--- WHAT YOU ARE ASKED TO DO ---
Below is a block of entries; repeat exactly the lines starting at the line that contains "saucer: none [287,202,343,248]" and ending at the line that contains "pillow: present [667,141,853,222]", both included.

--- Object presence change data ---
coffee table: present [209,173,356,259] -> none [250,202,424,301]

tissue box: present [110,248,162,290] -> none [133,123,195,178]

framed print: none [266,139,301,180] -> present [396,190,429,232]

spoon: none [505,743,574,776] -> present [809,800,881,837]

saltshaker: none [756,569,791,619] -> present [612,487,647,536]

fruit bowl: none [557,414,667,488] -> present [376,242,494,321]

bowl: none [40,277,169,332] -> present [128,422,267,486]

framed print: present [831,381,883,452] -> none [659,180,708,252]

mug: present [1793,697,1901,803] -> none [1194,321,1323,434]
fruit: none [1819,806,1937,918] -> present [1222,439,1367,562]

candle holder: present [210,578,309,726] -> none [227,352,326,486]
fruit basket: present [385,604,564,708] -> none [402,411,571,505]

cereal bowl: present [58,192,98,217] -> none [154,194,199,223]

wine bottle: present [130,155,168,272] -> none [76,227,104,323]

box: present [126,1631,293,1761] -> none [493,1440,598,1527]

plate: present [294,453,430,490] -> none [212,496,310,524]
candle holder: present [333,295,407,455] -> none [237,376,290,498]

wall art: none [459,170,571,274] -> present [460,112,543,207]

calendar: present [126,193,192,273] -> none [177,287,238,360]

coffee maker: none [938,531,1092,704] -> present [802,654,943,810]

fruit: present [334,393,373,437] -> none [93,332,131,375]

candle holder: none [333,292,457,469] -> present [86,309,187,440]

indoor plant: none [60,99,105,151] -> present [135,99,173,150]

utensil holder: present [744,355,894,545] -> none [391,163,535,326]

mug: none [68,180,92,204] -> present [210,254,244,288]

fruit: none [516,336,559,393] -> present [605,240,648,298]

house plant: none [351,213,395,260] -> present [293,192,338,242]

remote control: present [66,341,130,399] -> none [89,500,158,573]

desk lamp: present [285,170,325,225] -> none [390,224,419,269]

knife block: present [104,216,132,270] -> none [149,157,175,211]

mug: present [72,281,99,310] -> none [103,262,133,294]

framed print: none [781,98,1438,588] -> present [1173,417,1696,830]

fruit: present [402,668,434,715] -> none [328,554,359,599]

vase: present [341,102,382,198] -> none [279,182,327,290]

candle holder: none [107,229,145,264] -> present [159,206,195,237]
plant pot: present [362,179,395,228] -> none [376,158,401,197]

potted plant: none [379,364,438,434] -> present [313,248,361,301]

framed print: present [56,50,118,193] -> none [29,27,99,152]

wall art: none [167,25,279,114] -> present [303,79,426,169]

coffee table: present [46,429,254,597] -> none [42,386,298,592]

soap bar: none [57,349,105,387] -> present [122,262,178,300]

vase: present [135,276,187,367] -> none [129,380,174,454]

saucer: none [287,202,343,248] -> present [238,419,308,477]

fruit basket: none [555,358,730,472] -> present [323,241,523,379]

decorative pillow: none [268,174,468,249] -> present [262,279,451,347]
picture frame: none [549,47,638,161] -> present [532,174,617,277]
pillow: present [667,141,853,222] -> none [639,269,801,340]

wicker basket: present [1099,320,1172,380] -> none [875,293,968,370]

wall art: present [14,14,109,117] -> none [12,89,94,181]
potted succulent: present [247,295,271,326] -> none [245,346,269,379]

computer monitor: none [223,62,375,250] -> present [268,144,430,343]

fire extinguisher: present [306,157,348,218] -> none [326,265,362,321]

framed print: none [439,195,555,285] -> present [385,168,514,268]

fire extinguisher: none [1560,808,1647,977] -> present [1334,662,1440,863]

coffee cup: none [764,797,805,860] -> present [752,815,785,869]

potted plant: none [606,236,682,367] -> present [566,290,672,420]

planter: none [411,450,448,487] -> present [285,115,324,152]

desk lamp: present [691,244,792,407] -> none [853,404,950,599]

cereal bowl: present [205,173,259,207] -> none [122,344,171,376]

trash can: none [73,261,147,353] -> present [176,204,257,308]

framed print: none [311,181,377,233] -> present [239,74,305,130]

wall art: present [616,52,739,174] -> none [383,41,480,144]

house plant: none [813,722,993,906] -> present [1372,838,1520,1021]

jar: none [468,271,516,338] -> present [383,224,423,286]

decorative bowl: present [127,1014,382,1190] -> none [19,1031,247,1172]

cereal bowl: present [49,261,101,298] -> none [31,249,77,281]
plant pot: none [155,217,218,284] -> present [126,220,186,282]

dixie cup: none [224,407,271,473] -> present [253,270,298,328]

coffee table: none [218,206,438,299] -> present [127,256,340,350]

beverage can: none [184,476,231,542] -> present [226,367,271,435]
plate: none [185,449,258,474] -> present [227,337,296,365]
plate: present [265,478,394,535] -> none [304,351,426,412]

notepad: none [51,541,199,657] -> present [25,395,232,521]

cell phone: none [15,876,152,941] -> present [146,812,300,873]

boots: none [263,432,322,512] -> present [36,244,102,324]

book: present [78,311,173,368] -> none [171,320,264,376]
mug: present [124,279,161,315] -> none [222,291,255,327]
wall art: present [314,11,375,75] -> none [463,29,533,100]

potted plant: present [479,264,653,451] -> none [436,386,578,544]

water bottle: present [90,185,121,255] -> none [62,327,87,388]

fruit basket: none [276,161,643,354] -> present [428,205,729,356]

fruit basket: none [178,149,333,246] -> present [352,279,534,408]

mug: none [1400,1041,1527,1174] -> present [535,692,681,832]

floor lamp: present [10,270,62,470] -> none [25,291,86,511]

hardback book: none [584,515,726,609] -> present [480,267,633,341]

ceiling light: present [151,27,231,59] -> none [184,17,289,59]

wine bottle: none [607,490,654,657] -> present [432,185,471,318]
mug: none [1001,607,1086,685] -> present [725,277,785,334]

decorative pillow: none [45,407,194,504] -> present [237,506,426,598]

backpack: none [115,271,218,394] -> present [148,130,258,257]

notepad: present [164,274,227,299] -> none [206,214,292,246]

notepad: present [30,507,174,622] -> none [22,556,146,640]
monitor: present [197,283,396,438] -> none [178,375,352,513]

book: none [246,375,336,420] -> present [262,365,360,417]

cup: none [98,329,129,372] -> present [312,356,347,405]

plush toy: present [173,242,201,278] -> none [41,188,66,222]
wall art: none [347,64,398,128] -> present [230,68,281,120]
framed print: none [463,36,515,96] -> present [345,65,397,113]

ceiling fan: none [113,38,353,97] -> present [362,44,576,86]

--- OUTPUT ---
saucer: none [287,202,343,248] -> present [238,419,308,477]

fruit basket: none [555,358,730,472] -> present [323,241,523,379]

decorative pillow: none [268,174,468,249] -> present [262,279,451,347]
picture frame: none [549,47,638,161] -> present [532,174,617,277]
pillow: present [667,141,853,222] -> none [639,269,801,340]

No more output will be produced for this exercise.